So then, let's look at Knights of Tzeentch with Blasted Standard. 1+ AS, 4+ Ward Save vs. Shooting. By the way, this is about 300pts ish, compared to your nearly 2000pts of Skink 'doom', as you say. So then, with a 1 in 6 failure, It means I fail about 8. On a 4+ Ward Save, I have passed 4. So you've spent 2000pts, to kill 4 models. Nice One.


----------



## Whizzwang (Dec 31, 2008)

Vaz said:


> 280 shots, hitting on a 6, that's about 46 hits and wounds.
> 
> So then, let's look at Knights of Tzeentch with Blasted Standard. 1+ AS, 4+ Ward Save vs. Shooting. By the way, this is about 300pts ish, compared to your nearly 2000pts of Skink 'doom', as you say. So then, with a 1 in 6 failure, It means I fail about 8. On a 4+ Ward Save, I have passed 4. So you've spent 2000pts, to kill 4 models. Nice One.


Heaven's lore mages kill knights  and serioiusly you're NOT worried about 4 dead chaos knights in 1 turn? you've only got 1 left now.

Don't knock it till it's whooped your ass - the skink blowpipe sillyness is EVIL! Build it, play it, THEN mock it


----------



## Vaz (Mar 19, 2008)

Played it. Mocking It.


----------



## Whizzwang (Dec 31, 2008)

come to the great devourer at the end of march. we'll see where the mocking lies :victory:

psst, in 2000pts I get over 500 shots


----------



## Vaz (Mar 19, 2008)

In 2000pts I have 30 Knights and 80 Marauders.


----------



## Whizzwang (Dec 31, 2008)

so unfortunate then that they'll rarely see combat.

anyway, this is not a "my list is better than yours" this is what's cheesey. and let's face it 500 shots is fairly nasty whatever way you look at it.


----------



## Vaz (Mar 19, 2008)

Not if they can't do that much damage they can't. I'm not talking Cannonballs from a Pistol, but unless you get the 15% chance of getting a poisoned attack, and being within 12" of an opponent, then you're going to get charged. Sure. You can flee. But to do what?

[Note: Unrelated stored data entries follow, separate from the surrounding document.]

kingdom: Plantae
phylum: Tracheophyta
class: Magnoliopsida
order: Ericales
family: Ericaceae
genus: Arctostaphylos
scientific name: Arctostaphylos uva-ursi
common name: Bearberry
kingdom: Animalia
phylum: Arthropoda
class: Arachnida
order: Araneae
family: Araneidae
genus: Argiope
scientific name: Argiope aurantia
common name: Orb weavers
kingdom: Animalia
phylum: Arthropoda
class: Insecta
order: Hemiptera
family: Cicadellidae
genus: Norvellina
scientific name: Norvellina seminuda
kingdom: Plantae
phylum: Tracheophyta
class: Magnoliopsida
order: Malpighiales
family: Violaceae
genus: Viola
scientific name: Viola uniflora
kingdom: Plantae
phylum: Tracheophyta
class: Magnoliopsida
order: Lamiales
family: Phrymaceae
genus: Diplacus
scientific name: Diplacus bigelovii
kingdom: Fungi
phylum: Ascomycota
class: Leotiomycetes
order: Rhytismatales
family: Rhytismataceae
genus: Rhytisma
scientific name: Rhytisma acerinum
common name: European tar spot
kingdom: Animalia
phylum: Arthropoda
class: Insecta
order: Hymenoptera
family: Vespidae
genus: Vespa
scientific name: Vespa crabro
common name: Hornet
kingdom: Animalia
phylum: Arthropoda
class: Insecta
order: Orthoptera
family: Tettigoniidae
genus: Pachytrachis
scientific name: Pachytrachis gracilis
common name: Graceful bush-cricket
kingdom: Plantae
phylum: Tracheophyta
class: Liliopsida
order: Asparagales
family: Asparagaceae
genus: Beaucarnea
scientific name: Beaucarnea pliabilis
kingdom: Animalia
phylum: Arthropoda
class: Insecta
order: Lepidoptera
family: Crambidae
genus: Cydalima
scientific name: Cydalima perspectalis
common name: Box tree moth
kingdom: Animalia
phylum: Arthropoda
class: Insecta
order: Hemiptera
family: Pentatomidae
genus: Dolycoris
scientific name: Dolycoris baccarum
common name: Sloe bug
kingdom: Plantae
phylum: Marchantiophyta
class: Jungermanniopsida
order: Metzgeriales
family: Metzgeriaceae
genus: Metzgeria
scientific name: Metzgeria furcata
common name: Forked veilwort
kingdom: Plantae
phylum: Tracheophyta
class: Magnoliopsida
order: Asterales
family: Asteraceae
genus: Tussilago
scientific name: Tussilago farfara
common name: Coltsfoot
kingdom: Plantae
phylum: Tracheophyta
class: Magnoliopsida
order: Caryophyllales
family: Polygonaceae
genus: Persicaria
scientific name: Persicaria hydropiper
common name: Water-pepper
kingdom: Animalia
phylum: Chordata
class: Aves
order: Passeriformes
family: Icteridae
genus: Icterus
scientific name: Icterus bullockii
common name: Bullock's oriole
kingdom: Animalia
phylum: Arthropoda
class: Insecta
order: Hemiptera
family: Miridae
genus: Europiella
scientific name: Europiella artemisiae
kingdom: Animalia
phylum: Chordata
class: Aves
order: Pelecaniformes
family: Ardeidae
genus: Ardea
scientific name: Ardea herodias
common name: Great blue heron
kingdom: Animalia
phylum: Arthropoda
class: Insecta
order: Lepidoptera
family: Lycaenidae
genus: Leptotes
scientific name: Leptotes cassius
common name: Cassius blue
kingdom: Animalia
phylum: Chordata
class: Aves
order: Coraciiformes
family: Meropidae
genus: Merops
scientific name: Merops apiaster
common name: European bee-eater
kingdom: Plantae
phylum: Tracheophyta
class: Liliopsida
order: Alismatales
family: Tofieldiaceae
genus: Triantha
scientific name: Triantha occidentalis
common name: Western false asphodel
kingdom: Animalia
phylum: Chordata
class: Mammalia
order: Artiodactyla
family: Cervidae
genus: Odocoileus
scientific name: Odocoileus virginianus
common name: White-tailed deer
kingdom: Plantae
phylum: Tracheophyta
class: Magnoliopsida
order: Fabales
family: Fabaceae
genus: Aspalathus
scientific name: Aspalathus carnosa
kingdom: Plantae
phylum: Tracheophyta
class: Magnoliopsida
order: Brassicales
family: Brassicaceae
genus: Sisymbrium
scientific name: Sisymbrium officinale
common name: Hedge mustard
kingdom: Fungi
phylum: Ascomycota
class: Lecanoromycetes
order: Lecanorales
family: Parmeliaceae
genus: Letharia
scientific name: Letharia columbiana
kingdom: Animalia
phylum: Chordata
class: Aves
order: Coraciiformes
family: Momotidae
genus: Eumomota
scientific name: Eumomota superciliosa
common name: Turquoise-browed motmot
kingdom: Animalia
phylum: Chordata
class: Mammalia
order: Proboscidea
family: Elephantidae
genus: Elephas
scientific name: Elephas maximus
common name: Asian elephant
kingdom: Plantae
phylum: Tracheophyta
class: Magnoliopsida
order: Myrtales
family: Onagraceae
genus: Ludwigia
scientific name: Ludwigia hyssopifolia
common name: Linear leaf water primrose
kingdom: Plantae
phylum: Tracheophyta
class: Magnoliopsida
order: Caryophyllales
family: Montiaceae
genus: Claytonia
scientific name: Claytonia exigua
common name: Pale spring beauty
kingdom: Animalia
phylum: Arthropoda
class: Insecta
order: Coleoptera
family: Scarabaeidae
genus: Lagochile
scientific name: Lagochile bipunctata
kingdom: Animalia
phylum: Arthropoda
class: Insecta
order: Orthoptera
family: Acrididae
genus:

And to be honest, it is a my list is better than yours. Although there is no such thing as 'cheese' in Fantasy, I thought that the point of Cheese was to be unbeatable? As in 'better than yours'? Unless words have changed meanings  Haha, I'm joking. I'm not being a dick, just pointing out where it's weak.


----------